After a delay of more than a year Intel launched its latest Intel 4th Gen Xeon scalable processor (CPU) chips code-named Sapphire Rapids, with on-chip confidential computing feature to prevent attackers from stealing high-value data from computer systems, ensure regulatory compliance, and maintain data sovereignty.
In a statement Intel said the new Intel Xeon 4th Gen scalable processors will increase the baseline enclave, and Intel SGX will be able to accurately and securely verify application software loaded in that enclave.
What Is Intel® SGX?
Intel® Software Guard Extensions (Intel® SGX) provides hardware-based memory encryption that isolates specific application code and data in memory allowing user-level code to allocate private regions of memory, called enclaves, which are designed to be protected from processes running at higher privilege levels.
Keeping data safe while it is being sent between computing systems is what confidential computing is all about.
This is achieved by adding an encrypted barrier to the data when it is being transferred.
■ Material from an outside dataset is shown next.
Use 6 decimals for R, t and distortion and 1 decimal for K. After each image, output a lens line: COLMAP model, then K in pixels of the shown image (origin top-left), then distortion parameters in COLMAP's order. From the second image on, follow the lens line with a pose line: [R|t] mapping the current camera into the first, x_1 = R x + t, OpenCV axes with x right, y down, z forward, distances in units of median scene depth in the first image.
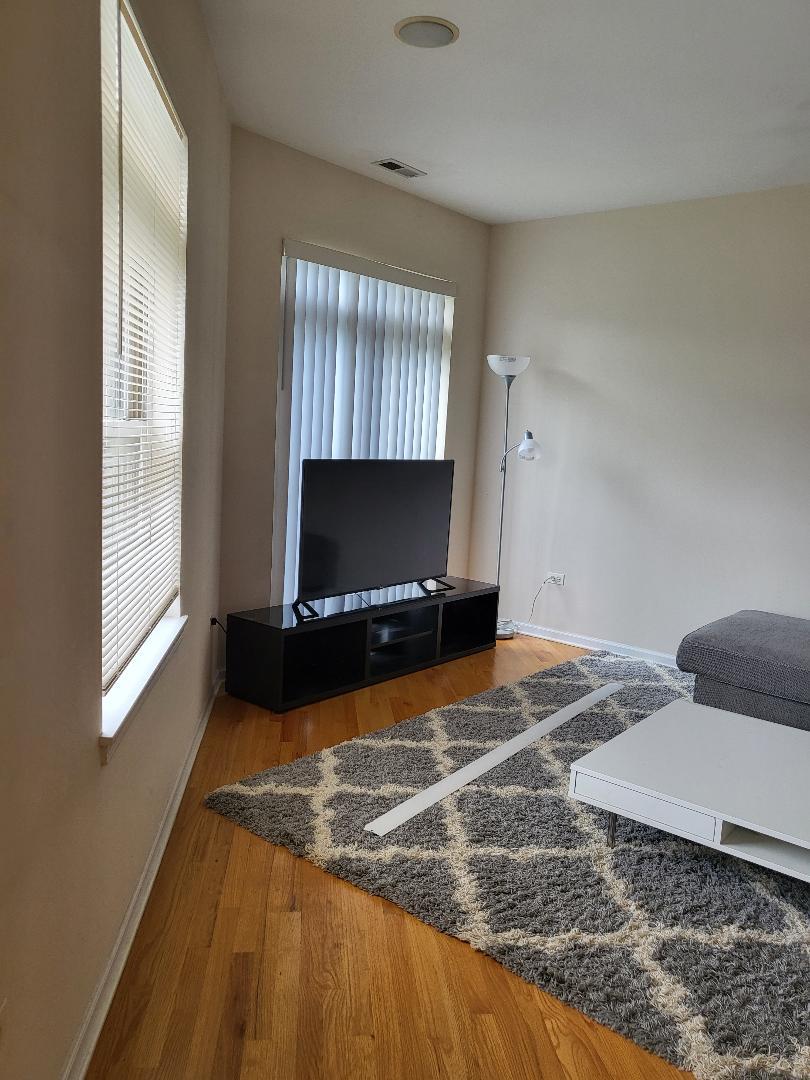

Intel Xeon chips are equipped with technology to make sure the code is genuine.
During the Xeon launch event last tuesday Mark Russinovich, chief technology officer at Microsofts Azure said, “We look forward to being one of the first cloud providers to offer confidential services based on Intel 4th Gen Xeon scalable processors with Intel TDX later this year,”
“This will enable organisations to achieve confidentiality by seamlessly lifting and shifting their workloads without requiring any code changes.” Russinovich said
Companies who prioritise protecting their valuable information, operations and require robust protection could be highly attracted to this new on-chip confidential computing solution.
During a press briefing on the new chips Lisa Spelman, corporate vice president and general manager for Xeon products at Intel said, “Confidential computing strengthens compliance with data privacy and governance regulations and helps create a more private controlled infrastructure, even when using the public cloud,”
The 4th Gen Xeon chips from Intel will be connected with a cloud service named Project Amber that will provide assistance to validate the reliability of data from the cloud to the edge starting as a separate authentication service for Intel’s confidential computing technologies.
The new Xeon processors will also appear in virtual machine instances in cloud services from Google, IBM, and Alibaba. However, Intel didn’t comment on whether the cloud providers would specifically offer TDX instructions.
Intel® Trust Domain Extensions (Intel® TDX)
Intel® Trust Domain Extensions (Intel® TDX) is introducing new, architectural elements to help deploy hardware-isolated, virtual machines (VMs) called trust domains (TDs).
Intel TDX is designed to isolate VMs from the virtual-machine manager (VMM)/hypervisor and any other non-TD software on the platform to protect TDs from a broad range of software.
These hardware-isolated TDs include:
- Secure-Arbitration Mode (SEAM) – a new mode of the CPU designed to host an Intel-provided, digitally-signed, security-services module called the Intel TDX module.
- Shared bit in GPA to help allow TD to access shared memory.
- Secure EPT to help translate private GPA to provide address-translation integrity and to prevent TD-code fetches from shared memory. Encryption and integrity protection of private-memory access using a TD-private key is the goal.
- Physical-address-metadata table (PAMT) to help track page allocation, page initialization, and TLB consistency.
- Multi-key, total-memory-encryption (MKTME) engine designed to provide memory encryption using AES-128- XTS and integrity using 28-bit MAC and a TD-ownership bit.
- Remote attestation designed to provide evidence of TD executing on a genuine, Intel TDX system and its TCB version.
According to Anil Rao, vice president and general manager for systems architecture & engineering at Intel’s office of the CTO, the TDX instructions add a boundary around the virtual machine and everything in it, including the guest OS and apps in it, and removes the cloud service provider or other cloud tenants from a trust boundary.
TDX leverages a security feature on Xeon chips called Software Guard Extensions (SGX), which is widely used today as a secure enclave to protect data in execution environments. However, TDX is much larger in scope and covers a wider range of applications, such as AI in virtualized environments.
According to Mercury Research, Intel is a powerful player in the server hardware market, with an x86 server market share of 82.5% during the third quarter of last year; its closest rival, AMD, sported a 17.5% market share.
There are now over 100 Million Intel Xeon Processors that have powered server platforms and enterprise desktop computer hardware globally as of 2023.